The first phase of the project offered a wide overview of technology options and customer expectations for 2020 and beyond. Innovative concept ideas and designs were developed on this basis applying a process for accelerated architecture development. This represents a valuable contribution to the challenges the automotive industry is facing during the development of future electric vehicle generations. The forecasting of technology options (e.g. batteries and electric motors) as well as improvements

expectations remains a challenge. On the technology side, substantial improvements especially regarding battery capacity, size and weight are expected. Customer requirements however are very much linked to the use cases current conventional cars are offering, especially when it comes to the desired range.
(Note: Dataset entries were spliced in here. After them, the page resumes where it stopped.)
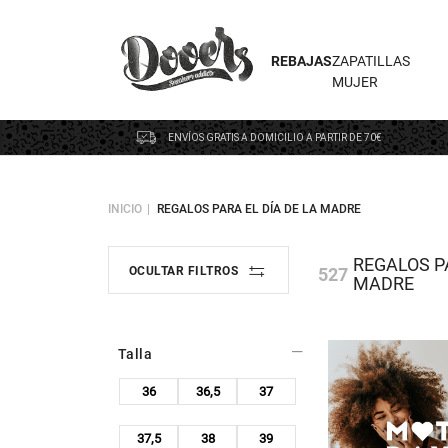
REBAJAS
ZAPATILLAS
MUJER
ENVÍOS GRATIS A DOMICILIO A PARTIR DE 70€
INICIO
REGALOS PARA EL DÍA DE LA MADRE
REGALOS PA
527
OCULTAR FILTROS
MADRE
Talla
36
36,5
37
37,5
38
39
This has a clear impact on future electric vehicles, but cannot be fully predicted yet since the first electric vehicles have just entered the mass market. ELVA is the first European project which is dedicated to specific vehicle architectures for urban EVs. Besides the full exploitation of technology options, a convincing design is crucial for the success of a vehicle model. Consequently, a design contest was drawn by the project. Designers were invited to share their ideas about future EV design and see them incorporated in the ELVA concepts. The second phase was characterised by the core technical development of three virtual vehicle concepts that use a unique architecture dedicated for their purpose and design. Each concept was lead by one of the involved OEMs, which were Centro Ricerche Fiat (CRF), Renault and Volkswagen. They were supported by the other project partners, each focussing on one of their core competences. For instance, Continental supported all three concepts with an electric drivetrain layout and dimensioning. The models have then been used for the virtual assessment of key requirements such as energy efficiency, safety, ergonomics, thermal management etc. Results show that the innovative architectures offer the same level of performance with regard to e.g. payload, ergonomics and safety, while the energy efficiency is increased compared to a conventional vehicle in the same class. The development and achievements of the project have been very actively disseminated by a high number of publications and presentations, not to forget the public ELVA website. The public reports, especially regarding the “lessons learned”, allow interested experts (and non-experts such as vehicle designers) profiting from the results of the project.

Potential Impact:

Three different vehicle concepts intend to best meet customer requirements while at the same time fully exploiting the technology options. As it is still very difficult to describe customer requirements for 2020 and beyond, the concepts are addressing slightly different user needs. This is in line with the strategies the different vehicle manufacturers are following today (“brand DNA”). The achievements of the project are expected to have significantly increased the knowledge within all involved organisations, but also interested parties outside of the consortium. Due to the high involvement of industrial partners, it is expected that the generated knowledge will be fed directly into the development process of future vehicle generations. A direct follow-up use is given by the FP7 projects of the so-called SEAM cluster which are basing their research partly on the structural concepts developed by the ELVA project. They will focus on lightweighting and increasing of safety levels for future (electric) vehicle generations.